To enable forwarding of your key in Putty
, make sure that the session you use in Putty
has the option 'Agent Forwarding' enabled and the location of the key file filled in the Connection/SSH/Auth section (see screenshot below).
SSH Port forwarding / tunneling
With port forwarding it is possible to, e.g., copy data with scp
from a host that is not directly reachable by your local system. For instance, if you want to copy data from one of the cluster node systems to your local host, you first have to pass the data to the portal.lofar.eu
, as you can only access that system directly from the outside world. However, data space is not available on that system, so you are stuck…at least you think so..!
The solution is available and it uses port forwarding, or ssh tunneling.
First, set up the connection. Say, you want to set up a tunnel to lce019
through lofar.portal.eu
. Of course, for this to work, you need an account on both systems.
> ssh -L 10000:lce019.lofar:22 -l <username> portal.lofar.eu
In this example, we use the local port 10000, but this could be any portnumber above 1024, as long as it is not used/claimed by another process. The portnumber 22 is the default ssh port that you will use for scp
.
You are probably asked to provide a password; this is the password for the portal.lofar.eu
, and after providing it you will have logged into the portal. Leave this session open, as it defines the tunnel you use. You have now set up your tunnel.
To use the tunnel with scp
, you can give the following commands. To copy files from your local system to the lce019
you type:
> scp -P 10000 <localfile> localhost:<remotefile>
You will be asked for a password. A way to prevent this is to combine these commands with ssh-agent forwarding; see above.
And to copy files from the remote host to your local host:
> scp -P 10000 localhost:<remotefile> <localfile>
After you have finished, you can close the session that defined the tunnel.
Automating the port forwarding hassle
Sounds pretty difficult and scary, all this port forwarding stuff. It's very likely that you had to read and re-read these instructions until you finally got things working. So, you might wonder, whether things could be simplified. Ideally, you would like to be able to simply type:
scp <local-file> [<user>]@<remote-host>:[<remote-file>]
as if you were doing an ordinary secure copy.
Also, you would probably like to be able to ssh
directly into the remote system behind the firewall from your Linux box:
ssh lfe001
Can this be done?
Yes, this can be done! And it's very easy to setup. For example, assume you want to have access to the hosts kis001
and lfe001
, both behind the LOFAR portal. All you have to do is add the following lines to your ~/.ssh/config
file:
Host kis001 lfe001 ProxyCommand ssh portal.lofar.eu netcat %h %p
The real workhorse here is netcat
, which, started at the portal, simply pipes data from your local machine to the remote machine and vice versa. No need to bind local ports to remote ports! Just ssh
or scp
to the remote host as if it were in your local network.
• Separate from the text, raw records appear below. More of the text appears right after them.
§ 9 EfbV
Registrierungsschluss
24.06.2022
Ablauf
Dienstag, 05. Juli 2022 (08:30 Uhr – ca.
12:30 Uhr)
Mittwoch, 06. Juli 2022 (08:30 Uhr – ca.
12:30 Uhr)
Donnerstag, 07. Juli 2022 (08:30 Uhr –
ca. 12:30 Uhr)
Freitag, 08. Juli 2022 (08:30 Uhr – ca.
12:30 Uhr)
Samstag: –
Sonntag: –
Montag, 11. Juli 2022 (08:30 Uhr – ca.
Setup tunneling with PuTTY and winscp
PuTTY
is the above-mentioned windows tool that allows you to set up ssh connections to remote systems. You can also use PuTTY
to set up ssh tunnels.
In the main screen, provide portal.lofar.eu
as host name. Then, in the ssh
section, select Tunnels
. In the Source Port
type in 10000 (or, as mentioned, another local portnumber above 1024). In the Destination
type: lce019.lofar:22
. Then press the Add
button so it shows in the list (See figure for where to fill in what).
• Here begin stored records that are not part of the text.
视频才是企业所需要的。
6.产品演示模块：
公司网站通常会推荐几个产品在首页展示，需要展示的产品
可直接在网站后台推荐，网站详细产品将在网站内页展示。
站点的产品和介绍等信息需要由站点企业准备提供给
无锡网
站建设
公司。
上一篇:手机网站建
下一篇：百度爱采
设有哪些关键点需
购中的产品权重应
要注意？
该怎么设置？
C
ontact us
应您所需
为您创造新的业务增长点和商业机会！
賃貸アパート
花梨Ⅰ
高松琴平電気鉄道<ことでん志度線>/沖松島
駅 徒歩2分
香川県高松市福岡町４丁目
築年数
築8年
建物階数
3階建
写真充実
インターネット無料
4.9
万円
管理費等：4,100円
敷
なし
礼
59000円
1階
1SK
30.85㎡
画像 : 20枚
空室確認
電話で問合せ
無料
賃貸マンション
Now save this session before pressing Open
in the main Session
menu. If you now press open, you have defined the tunnel. Depending on whether you have also enabled Agent forwarding (see above), you will have to enter a password or not.
To copy data to and from your Windows system, use the WinSCP
tool. Define a new connection in WinSCP
to localhost:10000
, and you will be able to browse your directories on the lce019
system and get/put files. See the figure for what to fill in where in the new connection
window of winscp. Optionally, you can provide a user name/password here, or the private key file to enable Agent forwarding.